• **Provided passage**
----
How to order a set of real numbers?

[Cinitiator]

Homework Statement

How to order a set of real numbers, from the smallest to the largest, without knowing any members of the set, but knowing that there are finite members, and that these members are all real numbers?

Homework Equations

-

The Attempt at a Solution

Tried Googling without any success.

 

[SteveL27]

Homework Statement

How to order a set of real numbers, from the smallest to the largest, without knowing any members of the set, but knowing that there are finite members, and that these members are all real numbers?

Homework Equations

-

The Attempt at a Solution

Tried Googling without any success.

Is this for a computer science class? In other words are they after a sorting algorithm?

Otherwise, what does the question mean? You go through the numbers and pick the smallest; then you go through the remaining numbers and pick the smallest; etc.

If you're in an algorithms class they'll be interested in variations of that basic idea. Look up Bubble Sort if you're in a computer science class. But if it's a math class, I don't think I understand the question. Mathematically, the only aspect of this problem that's of interest is that if there are finitely many real numbers, there must be a smallest one. That's not necessarily true for an infinite collection.

(edit)
Is this a notation question? Something like {x_1, ..., x_n in R: i < j => x_i < x_j} ?

I noticed you had another set notation question in a different thread.

 

[Cinitiator]

Is this for a computer science class? In other words are they after a sorting algorithm?

Otherwise, what does the question mean? You go through the numbers and pick the smallest; then you go through the remaining numbers and pick the smallest; etc.

If you're in an algorithms class they'll be interested in variations of that basic idea. Look up Bubble Sort if you're in a computer science class. But if it's a math class, I don't think I understand the question. Mathematically, the only aspect of this problem that's of interest is that if there are finitely many real numbers, there must be a smallest one. That's not necessarily true for an infinite collection.

(edit)
Is this a notation question? Something like {x_1, ..., x_n in R: i < j => x_i < x_j} ?

I noticed you had another set notation question in a different thread.

Thanks for your input.
----
• **Exercises to complete**
(a) Gather every line of the records that contains the string "many" and copy each one.
(b) Write the next part of the forum thread on ordering a finite set of real numbers, continuing after its final post.
----
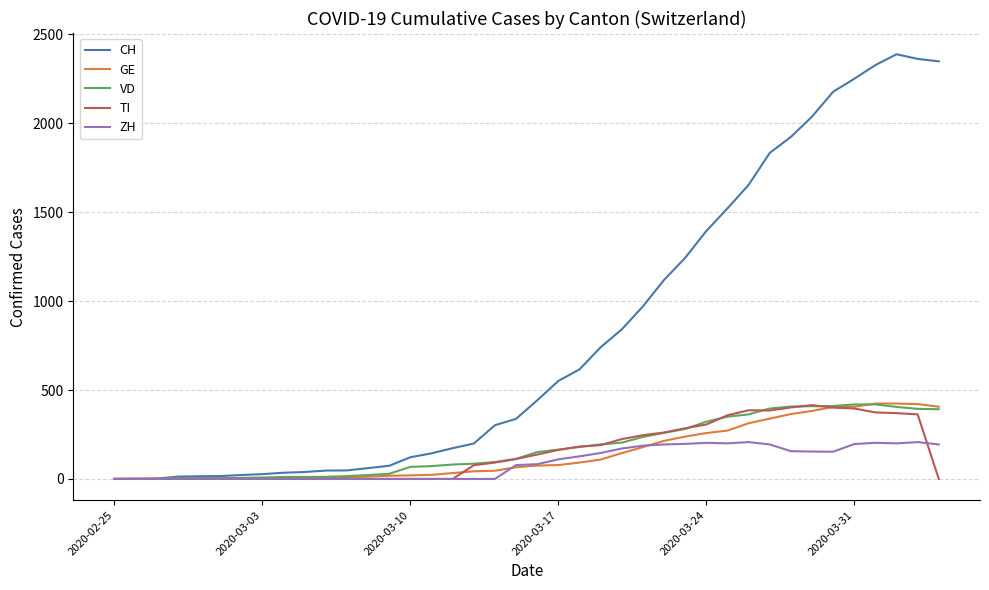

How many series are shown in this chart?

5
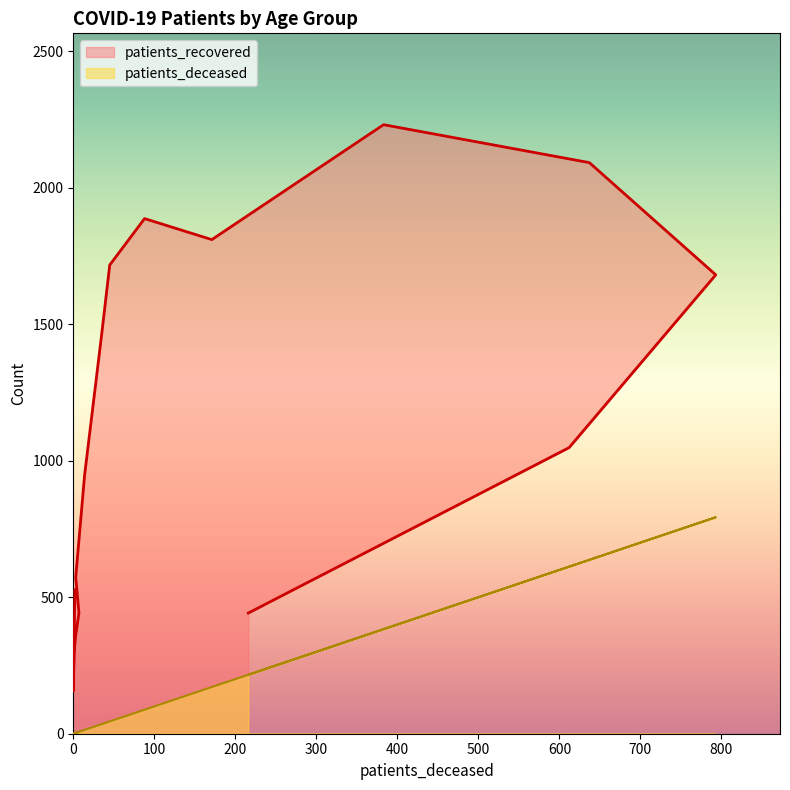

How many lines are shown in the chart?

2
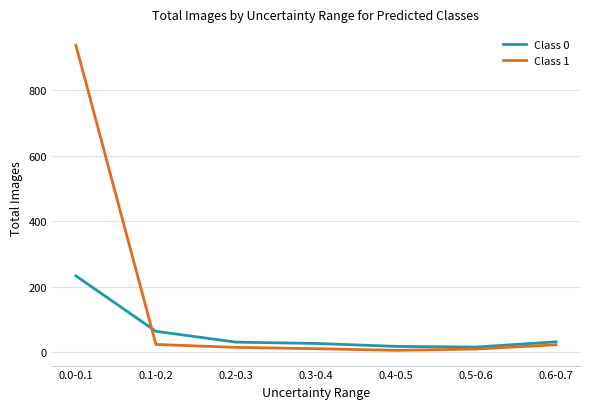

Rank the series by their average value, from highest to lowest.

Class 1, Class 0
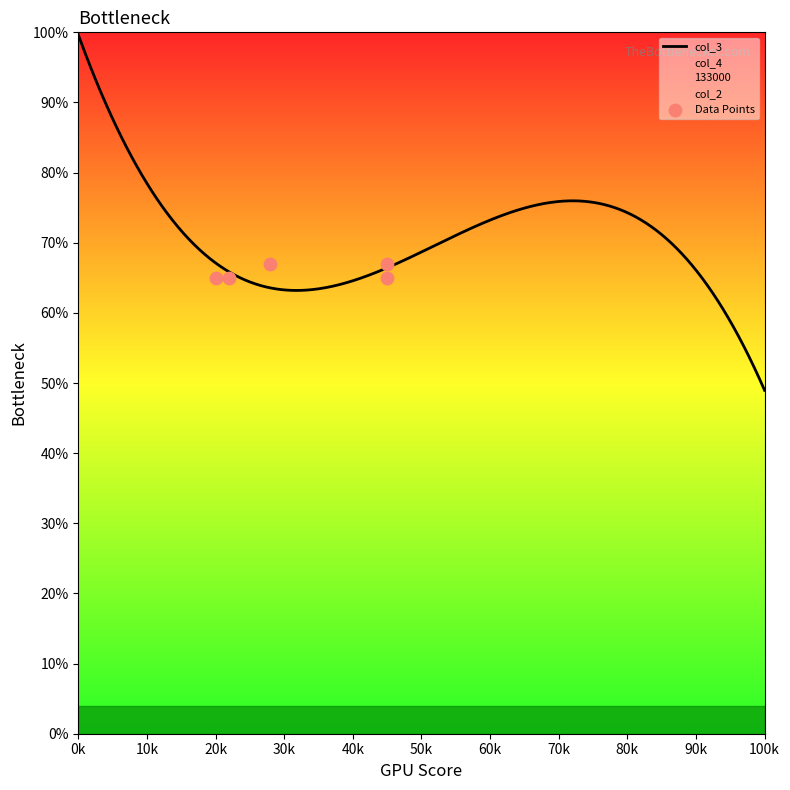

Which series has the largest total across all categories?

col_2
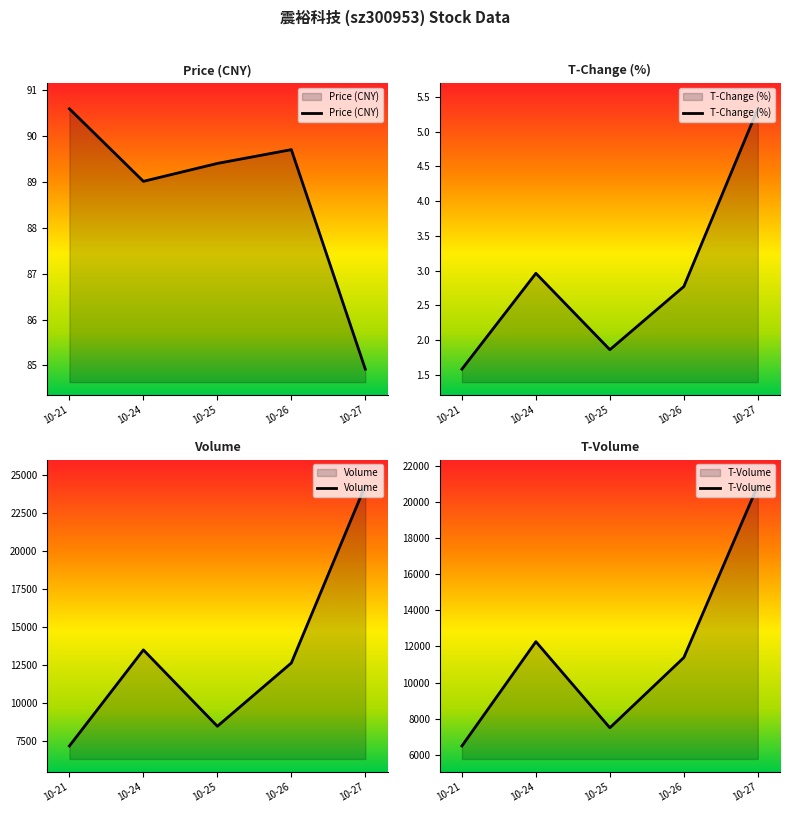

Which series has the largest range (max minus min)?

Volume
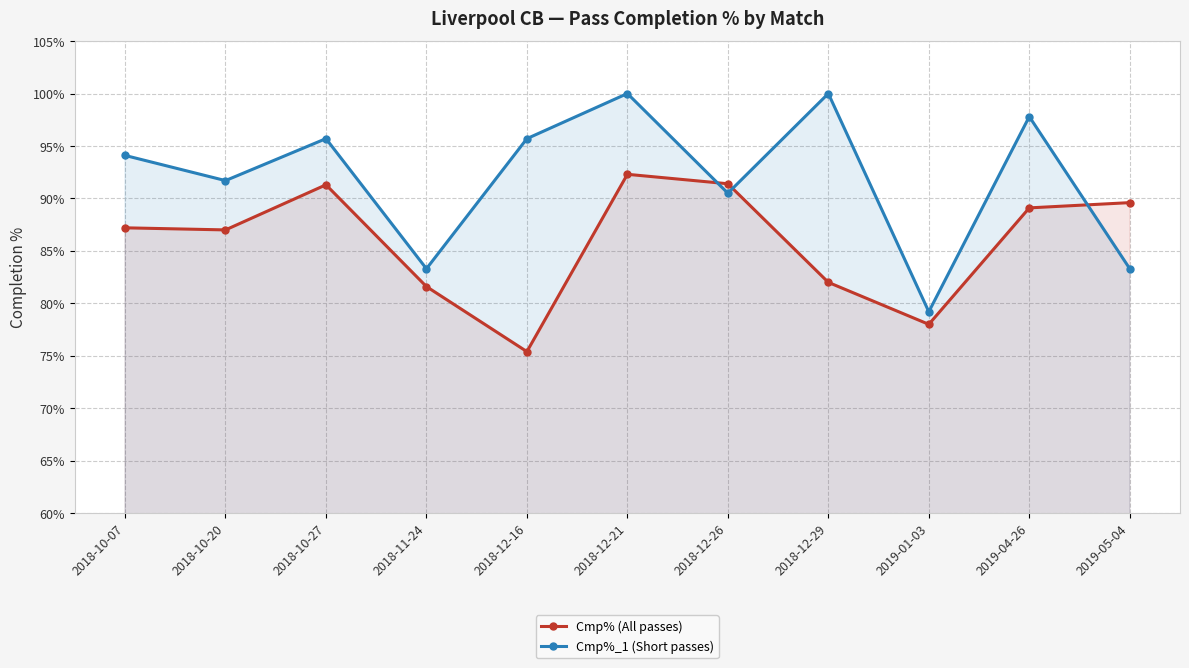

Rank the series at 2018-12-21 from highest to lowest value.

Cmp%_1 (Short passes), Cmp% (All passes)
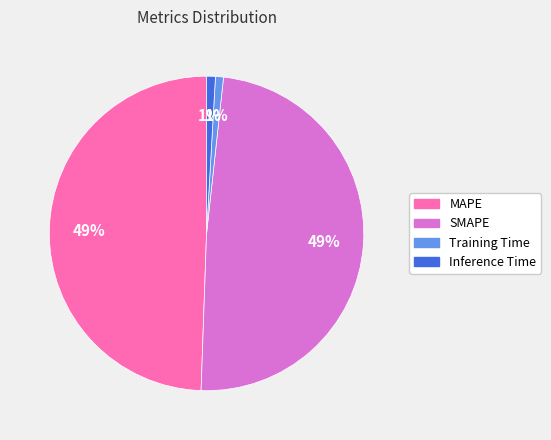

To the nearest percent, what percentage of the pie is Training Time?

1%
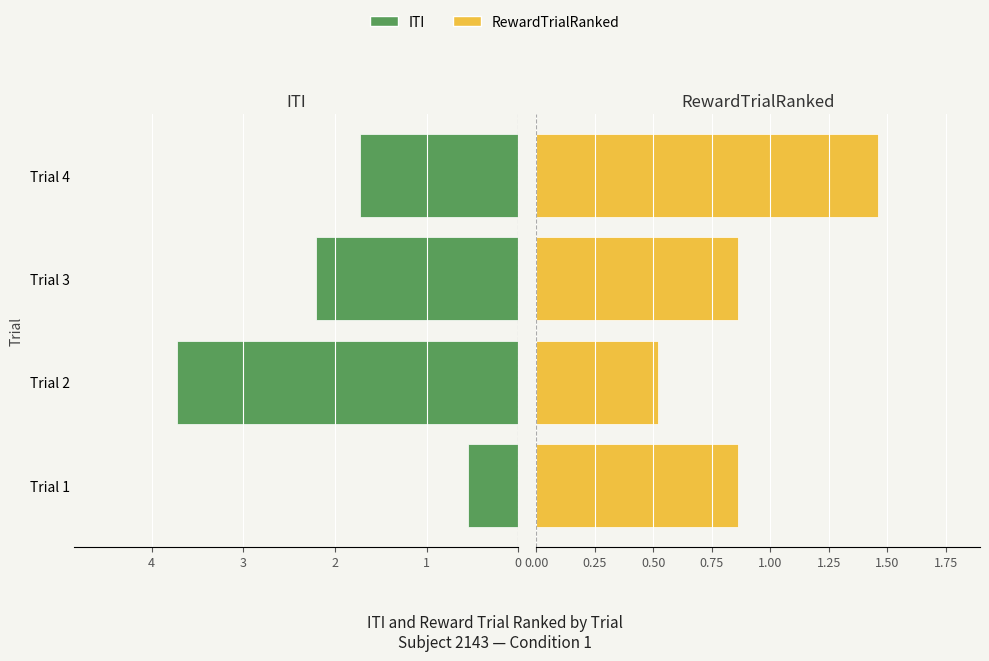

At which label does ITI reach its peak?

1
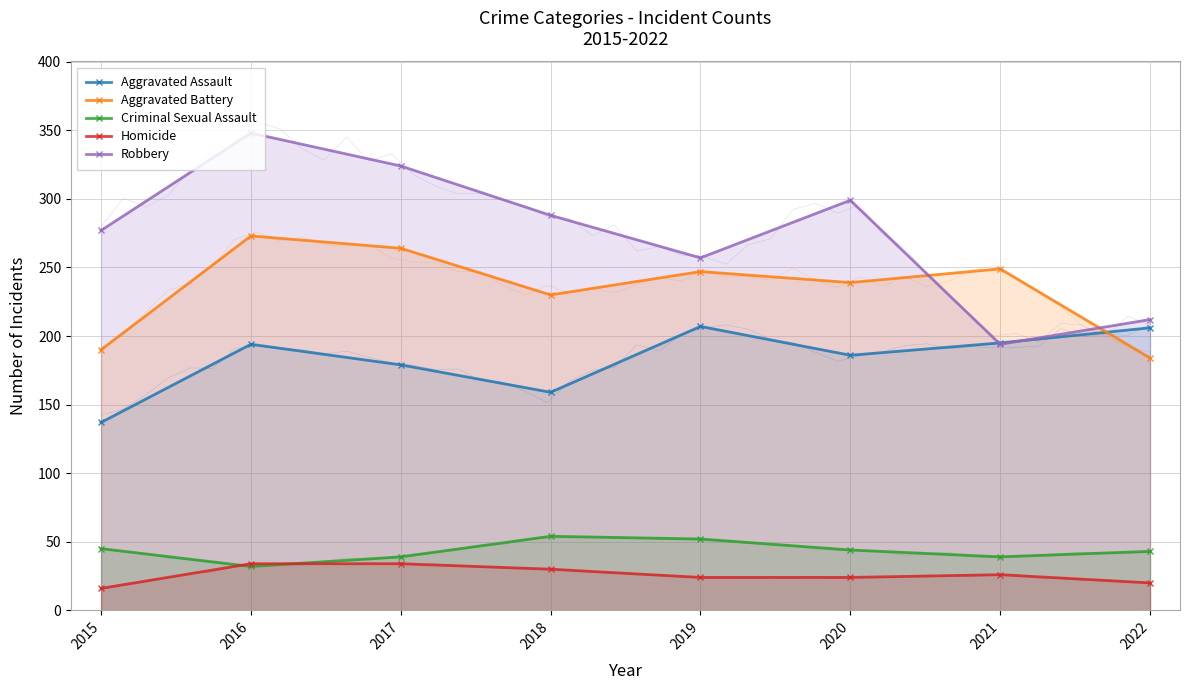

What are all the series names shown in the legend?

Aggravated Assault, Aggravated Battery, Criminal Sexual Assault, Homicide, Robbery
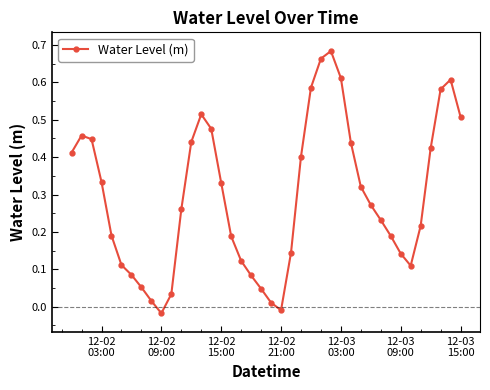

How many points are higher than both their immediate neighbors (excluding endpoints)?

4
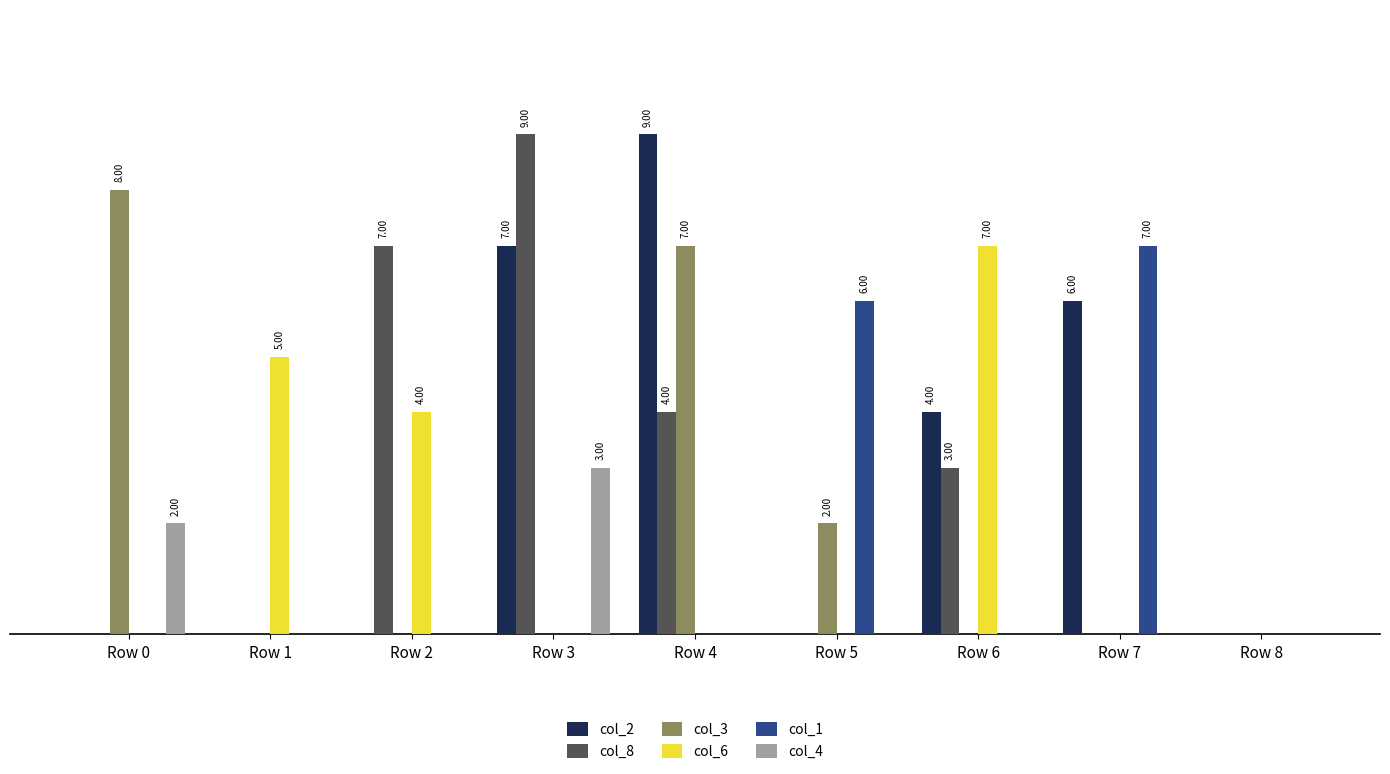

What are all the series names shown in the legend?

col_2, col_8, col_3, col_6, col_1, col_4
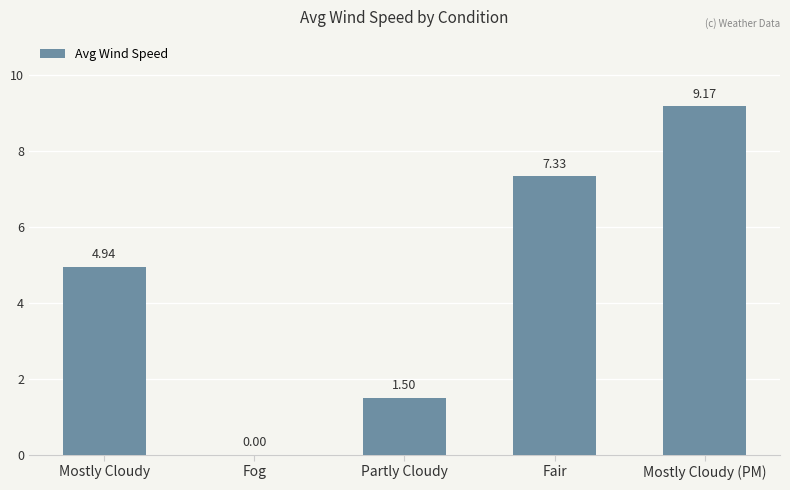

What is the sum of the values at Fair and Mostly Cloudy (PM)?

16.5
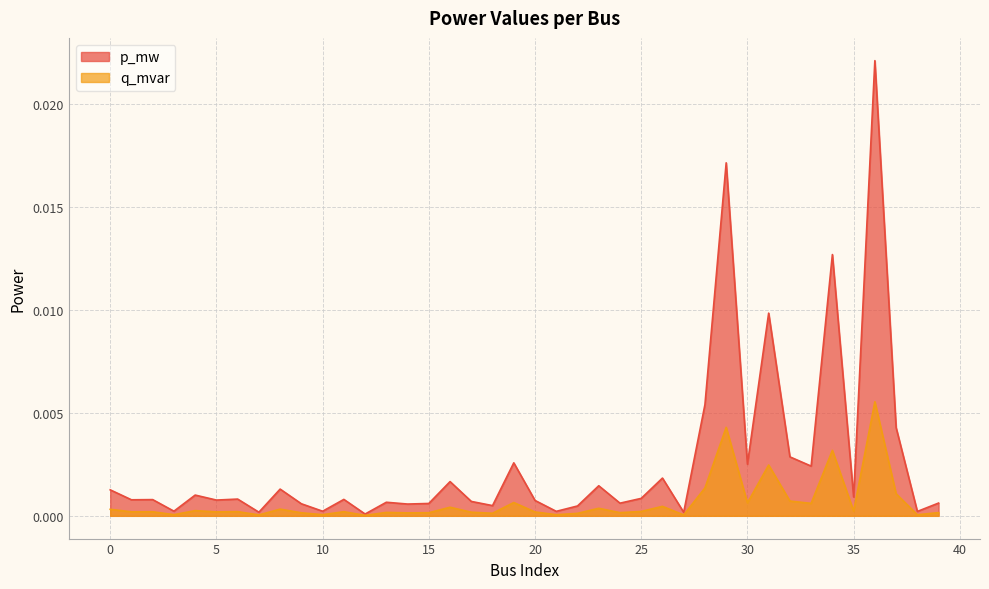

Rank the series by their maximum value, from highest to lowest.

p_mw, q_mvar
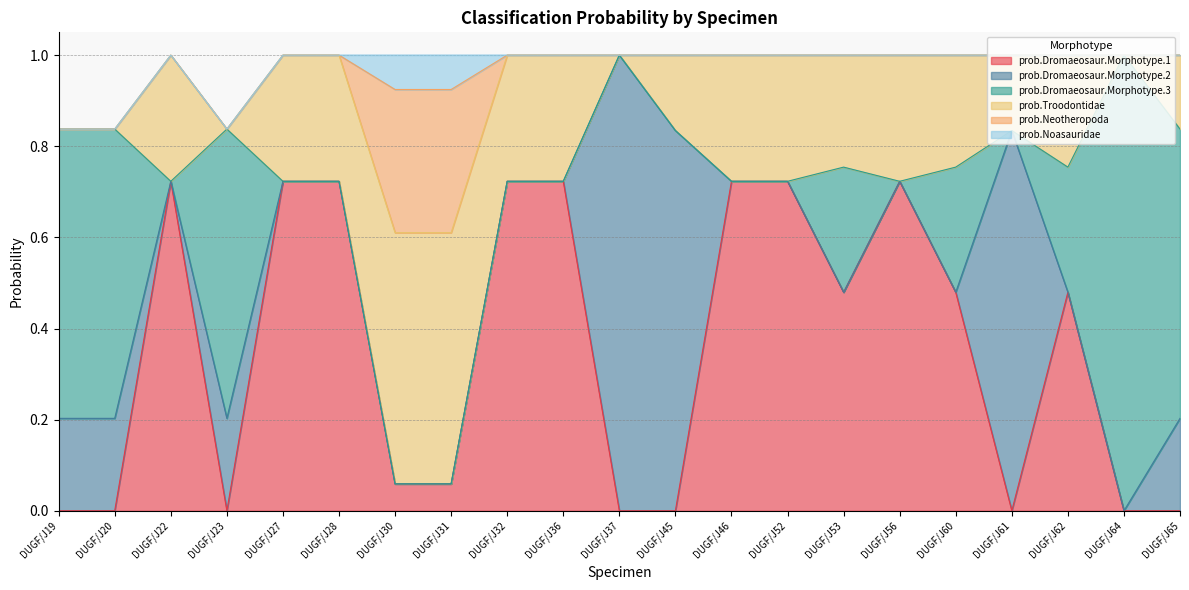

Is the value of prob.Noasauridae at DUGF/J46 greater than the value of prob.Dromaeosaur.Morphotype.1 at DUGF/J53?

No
----
• **Per-task answers**
(a)
How many series are shown in this chart?
How many lines are shown in the chart?
How many points are higher than both their immediate neighbors (excluding endpoints)?

(b)
Let's say that A = {1, 7, 3, 5, 2}

I'm searching for a mathematical operation which would allow me to sort A from the smallest to the largest:

Asorted = {1, 2, 3, 5, 7}

I need this to be able to apply the order statistics operation "max" and "min" on a set, which outputs maximum and minimum extremes of a set, in order to be able to find out the largest number of a set.

To do this, I first need to sort the set, then to apply the max algorithm.

So to find the largest value of the A set, one would write max Asorted, or max{1, 2, 3, 5, 7}.

 

[SteveL27]

Thanks for your input.

Let's say that A = {1, 7, 3, 5, 2}

I'm searching for a mathematical operation which would allow me to sort A from the smallest to the largest:

Asorted = {1, 2, 3, 5, 7}

I need this to be able to apply the order statistics operation "max" and "min" on a set, which outputs maximum and minimum extremes of a set, in order to be able to find out the largest number of a set.

To do this, I first need to sort the set, then to apply the max algorithm.

So to find the largest value of the A set, one would write max Asorted, or max{1, 2, 3, 5, 7}.

The max is the max no matter what order you present the elements of the set.

max {1, 2, 3, 4} is the same number (namely 4) as max {3, 1, 4, 2}.

And for that matter, the sets {1, 2, 3, 4} and {3, 1, 4, 2} are the same set. Set notation does not imply anything about the order of the elements.

 

[Mark44]

Homework Statement

How to order a set of real numbers, from the smallest to the largest, without knowing any members of the set, but knowing that there are finite members, and that these members are all real numbers?

Unless the set of real numbers is a finite set, there is no smallest member and there is no largest member.

Thanks for your input.

Let's say that A = {1, 7, 3, 5, 2}

I'm searching for a mathematical operation which would allow me to sort A from the smallest to the largest:

Asorted = {1, 2, 3, 5, 7}

I need this to be able to apply the order statistics operation "max" and "min" on a set, which outputs maximum and minimum extremes of a set, in order to be able to find out the largest number of a set.

To do this, I first need to sort the set, then to apply the max algorithm.

So to find the largest value of the A set, one would write max Asorted, or max{1, 2, 3, 5, 7}.

You don't need to sort the set. You can make one pass through the unsorted set to pick out the largest. Here is some C code that would find the largest value of an array.

#include <stdio.h>
int A[] = {1, 7, 3, 5, 2};

int findMax(int []);  // prototype for the findMax function

int main(void)
{
   int max = findMax(A, sizeof(A));
   printf("The largest value is %d", max);
   return 0;
}

int findMax(int [] list, int size)
{
   // Choose a value that is certain to be smaller than any element in the list.
   int max = -1000000;  
   for (int i = 0; i < size; i++)
   {
      if (list[i] >= max)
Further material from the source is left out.